The modern equivalent of the British singing Yankee Doodle is making fun of members of the Tea Party movement, accusing them of racism or even violence, or calling them “teabaggers.” In a column in Nation magazine dated May 3, 2010, Richard Dreyfus says that the recent bungled car bombing attempt in Times Square was likely the work of either a “... lone nut job or a member of some squirrely branch of the Tea Party, anti-government far right.” I for one am not even mildly intimidated by such an outrageous mischaracterization of the Tea Party movement. I have a bumper sticker on my car that proclaims me to be a Tea Party Patriot and have considered buying a tea-shirt from Cafe Press that says “Teabagger and proud.” I think I will not buy the tea-shirt, however, for the very reason why members of the Tea Party movement have been called teabaggers – because “teabagging” is a slang term for a particular sexual practice. If you are unfamiliar with it, you can consult the Wikipedia article, “tea bag (sexual act).” I don't mind being called a teabagger, but I don't want to have some dudel read a tea-shirt I am wearing and think that it refers to anything other than my political beliefs. I have other tea-shirts and bumper stickers to make it clear what kind of teabagger I am.

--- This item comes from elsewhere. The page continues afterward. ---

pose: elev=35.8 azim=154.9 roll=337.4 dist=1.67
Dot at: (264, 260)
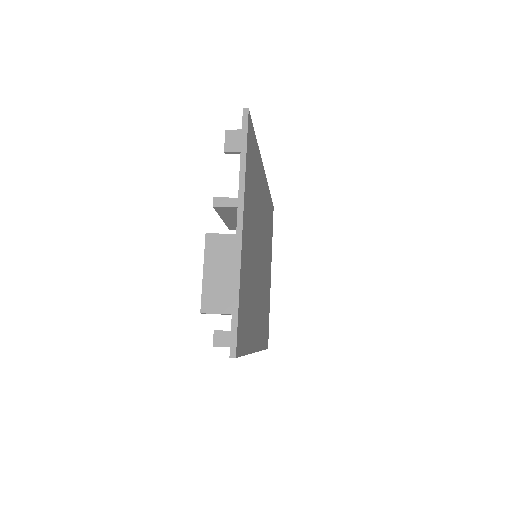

The accusations that the Tea Party movement is racist, anti-government, and having violent tendencies are completely off base. I forget where I saw it, but a survey found that 79 percent of members of the Tea Party movement are non-Hispanic caucasians, which is not far from the 75 percent of the general population that is non-Hispanic caucasian. I have been to several Tea Party events and have not yet heard a racial slur, although there is a particular President of the United States that is not totally caucasian that many at these events are not particularly happy with. They are also unhappy with non-Hispanic caucasians who share his political philosophy, such as Harry Reid, Nancy Pelosi, Christopher Dodd, and Barney Frank. What these upsets Tea Party members about these people is their political philosophy. Race has nothing to do with it. Neither does Nancy Pelosi's gender or Barney Frank's sexual orientation. The accusation about having violent tendencies is backwards. The only violence I have heard of associated with a Tea Party was when Kenneth Gladney was physically assaulted at a Tea Party in St. Louis and called a “nigger” by some thugs wearing SEIU tea-shirts. Note that it was the people attacking a Tea Party member that were the violent racists. The charge that Tea Party members are anti-government is partially true. We are not anti-government; what we are against is big, bloated government. I, for one, fear that if the federal government doesn't get its debt under control, the time will come within a decade or two that nearly the entire budget will be composed of entitlement payments and payments and interest on the debt. When that happens, the government will not be able to function effectively. I am not anti-government and I don't know anyone who is. I am for government that is sustainable. and does things that only governments can do.
As in any large group of people, the Tea Party movement does contain some kooks. There have been some people who oppose the Tea Party movement who have advocated infiltrating it and exhibiting extreme behavior in order to discredit it. We shouldn't be judged by the fringe and by whatever moles there may be, but we have been and will be again. Critics don't have our consent to make us feel inferior.